Register with the Trademark Electric Search System


Before actually filing a trademark, you are going to want to search the most comprehensive government database on the matter, the Trademark Electric Search System. The Trademark Electric Search System allows you to search for existing trademarks, and can help you to make sure that your logo is not in use elsewhere. If the logo is likely to be confused with another logo, and is in a similar industry, then you will not be able to register it. To bring back the example of a physical therapy practice, if the logo of your practice looks similar to the logo of another physical therapy practice, then it will likely be rejected. AS such, make sure to research the competition, both regional, statewide, and national, to make sure that this does not occur.

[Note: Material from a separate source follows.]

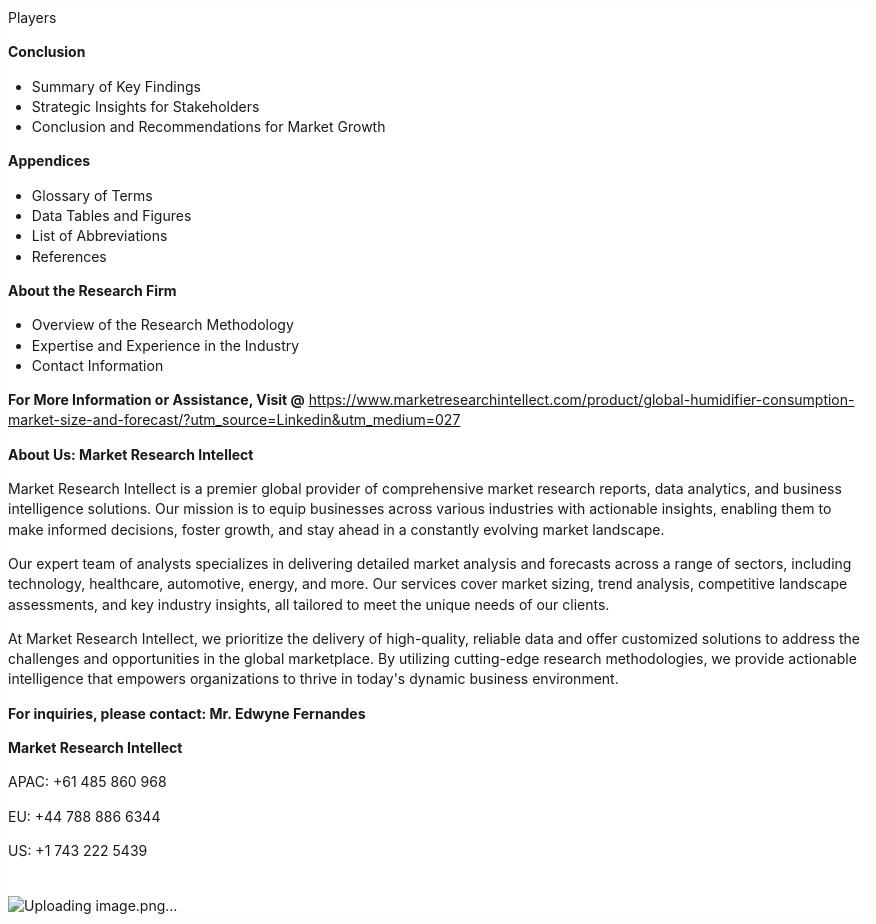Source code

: Players</li></ul><p><strong>Conclusion</strong></p><ul><li>Summary of Key Findings</li><li>Strategic Insights for Stakeholders</li><li>Conclusion and Recommendations for Market Growth</li></ul><p><strong>Appendices</strong></p><ul><li>Glossary of Terms</li><li>Data Tables and Figures</li><li>List of Abbreviations</li><li>References</li></ul><p><strong>About the Research Firm</strong></p><ul><li>Overview of the Research Methodology</li><li>Expertise and Experience in the Industry</li><li>Contact Information</li></ul></div><div class="article-main__content" data-test-id="publishing-text-block"><p><span class="font-[700]"><strong>For More Information or Assistance, Visit @</strong>&nbsp;<a href="https://www.marketresearchintellect.com/product/global-humidifier-consumption-market-size-and-forecast/?utm_source=Linkedin&utm_medium=027">https://www.marketresearchintellect.com/product/global-humidifier-consumption-market-size-and-forecast/?utm_source=Linkedin&utm_medium=027</a></span></p><p><strong>About Us: Market Research Intellect</strong></p><p>Market Research Intellect is a premier global provider of comprehensive market research reports, data analytics, and business intelligence solutions. Our mission is to equip businesses across various industries with actionable insights, enabling them to make informed decisions, foster growth, and stay ahead in a constantly evolving market landscape.</p><p>Our expert team of analysts specializes in delivering detailed market analysis and forecasts across a range of sectors, including technology, healthcare, automotive, energy, and more. Our services cover market sizing, trend analysis, competitive landscape assessments, and key industry insights, all tailored to meet the unique needs of our clients.</p><p>At Market Research Intellect, we prioritize the delivery of high-quality, reliable data and offer customized solutions to address the challenges and opportunities in the global marketplace. By utilizing cutting-edge research methodologies, we provide actionable intelligence that empowers organizations to thrive in today's dynamic business environment.</p><p><strong>For inquiries, please contact: Mr. Edwyne Fernandes</strong></p><p><strong>Market Research Intellect</strong></p><p>APAC: +61 485 860 968</p><p>EU: +44 788 886 6344</p><p>US: +1 743 222 5439</p></div><div class="article-main__content" data-test-id="publishing-text-block">&nbsp;</div>
![Uploading image.png…]()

Once you are able to confirm that your logo trademark is unique and cannot be confused with another logo, then it is time to submit your application. The commercial example is called a ‘specimen,’ and you need to demonstrate your logo used in the context of a monetary exchange. If you’re a physical therapy practice, you can show off your logo on any physical therapy equipment or massage tables that are in active use in your practice. Once you are able to do this, and there are no errors in your application, your trademark for your logo will be approved and you can officially use your logo on any business-related items. Do keep in mind that you will have to renew your trademark on your logo every five years, and you’ll never lose the rights to your business logo.